Op/Ed: Let’s Build Trust Instead of Banning Books
“As someone who has spent more than 20 years teaching about religion to college students, I have seen the possibility and power of conversations that move from stuck talking points that reinforce entrenched positions to new exchanges that invite deep reflection and curiosity about others’ experiences.”
Dr. Jill DeTemple, EP Academic Associate
Southern Methodist University
It is a difficult time to be an educator. Aside from the massive disruptions and stress of a pandemic lasting more than two years, even as it appears to be winding down, teachers, school boards, and librarians are at the dead center of divisive conflicts over how—and if—students should encounter issues of racism, sexuality, and the dark side of American history in their schools. As has happened in the past, efforts to ban or remove books from school are a manifestation of this conflict.
In recent weeks, Texas Gov. Greg Abbott has directed schools to remove all books with “pornography or obscene content.” Texas state Rep. Matt Krause has demanded school libraries account for their holdings related to race, gender, and sexuality—prompting some teachers to take titles from classroom shelves out of fear of reprisal. Last month, in one Tennessee district, Maus was eliminated from a junior high school reading list, driving the book to a top-seller position on Amazon. In a Washington state district, the school board is having to defend making To Kill a Mockingbird optional rather than required reading because of concerns over racist language and the book’s portrayal of a “white savior complex.”

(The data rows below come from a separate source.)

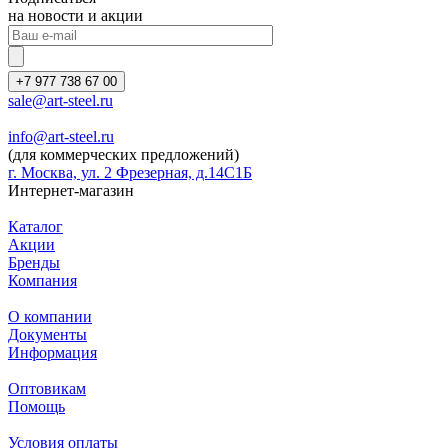
на новости и акции
+7 977 738 67 00
sale@art-steel.ru
info@art-steel.ru
(для коммерческих предложений)
г. Москва, ул. 2 Фрезерная, д.14С1Б
Интернет-магазин
Каталог
Акции
Бренды
Компания
О компании
Документы
Информация
Оптовикам
Помощь
Условия оплаты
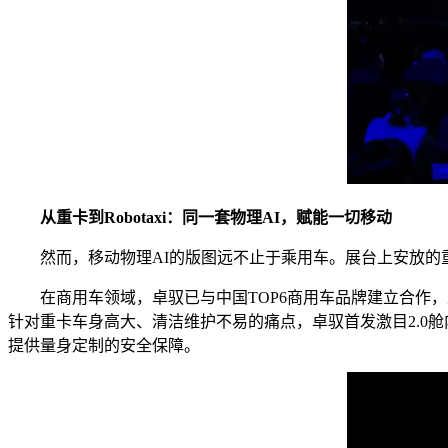
从重卡到Robotaxi：同一套物理AI，赋能一切移动
然而，移动物理AI的版图远不止于乘用车。展台上安放的
在商用车领域，卓驭已与中国TOP6商用车品牌建立合作
针对重卡车身高大、清洁维护不易的痛点，卓驭首发激目2.0
提供量身定制的安全保障。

Reaction to these moves have been largely predictable. Progressives decry them as censorship designed to muzzle minority authors and perspectives. Conservatives call for parents’ rights when it comes to what they think children are exposed to in public schools. This is just a new spin on old conversations we’ve been having in this country since at least the 1850s with the publication of The Scarlet Letter and Uncle Tom’s Cabin. It is so entrenched that most people could argue either of its well-worn sides.
But it’s the wrong conversation, especially as it sets teachers up to fail.